Wednesday, November 21, 2018

Stuff it!

Thanksgiving is coming! I've posted lots of alternative recommendations for Thanksgiving dinners (and sides!) over the years. Thanks to a big, odd chapter in House & Garden's New Cook Book (1967), this year we're going right for the stuffing.

Okay, admittedly, not all of these are designed for turkey. Farce Mirabelle may be intended more for a holiday goose or duckling than a turkey.


Still, they had me at the words "unusual dressing" followed up with canned plums, celery, and orange juice. Maybe this is an attempt to pair up the main course and the plum pudding?

Here's another that's not exactly designed for turkey, but good for goose or-- if you want it to look really holiday-appropriate-- stuffing into a pumpkin!

Of course, you might want to really think hard about whether you want want the centerpiece to be a pumpkin stuffed with crushed shredded wheat, walnuts, bacon fat, orange sections, watercress, and onion before starting to make it.

If you want to go fancy with squab or small game birds, the book offers Kenscoff Dressing:


Yes, this is from back when cookbooks wanted people to put cooked banana in everything, so it's a half-crouton, half-banana purée blend. Will the lime, rum, and Tabasco help? I'm not sure, but if you steer the discussion to politics, then nobody will pay attention to the food anyway.

If you're having Thanksgiving somewhere cold, Macadamia Stuffing transports dinner to Hawaii/ the deep south.

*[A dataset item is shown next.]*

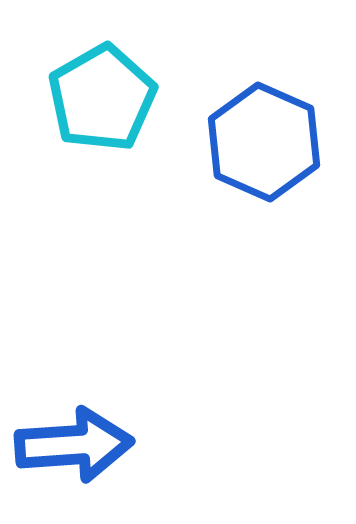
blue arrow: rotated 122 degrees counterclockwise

I don't see too many Macadamia nut/ baking-powder biscuit combos, but this does look a lot more like traditional stuffing than the others.

If you're the type who likes meat stuffed into other meat and can't afford a turducken, then Port-au-Prince Dressing might be the poor family's version.

Enjoy a turkey stuffed with pork loin, salt pork, and kosher(!) frankfurters mixed with rice and mushrooms.

I always thought dried fruits and shellfish were the primary divisive stuffing ingredients, but these stuffing recipes give families entirely new sets of ingredients to fight over. Still, fighting over the stuffing is better than listening to uncle Bill rant about tax rates. Happy Thanksgiving!

6 comments:

  1. I've never been a fan of serving fruit with meat, and these dressings have just reinforced that attitude. It's interesting that one recipe tells you to remove the nuts if stuffing a fish, while another nut-filled dressing is recommended for fish (I think my nutty family would vote for keeping the nuts, and I would agree!). And I'm still trying to figure out how you would shred stale bread. Have a great Thanksgiving!

    ReplyDelete
    Replies
    1. I am totally with you on both the fruit (No!) and nuts (Yes!) counts. I didn't even notice the contradictory nuts and fish recommendations-- good catch!

      Delete
  2. My sister once stuffed an entire turkey with seasoned ground beef. It was amazing. Just wanted to share...

    ReplyDelete
    Replies
    1. Wow! I hadn't heard of that one. The closest I've heard is using White Castle sliders as stuffing-- but those are buns and all.

      Delete
  3. As our cousin said years ago, grandma's stuffing is not so bad.

    ReplyDelete
    Replies
    1. We all know that cranberry salad is where she put in all her effort.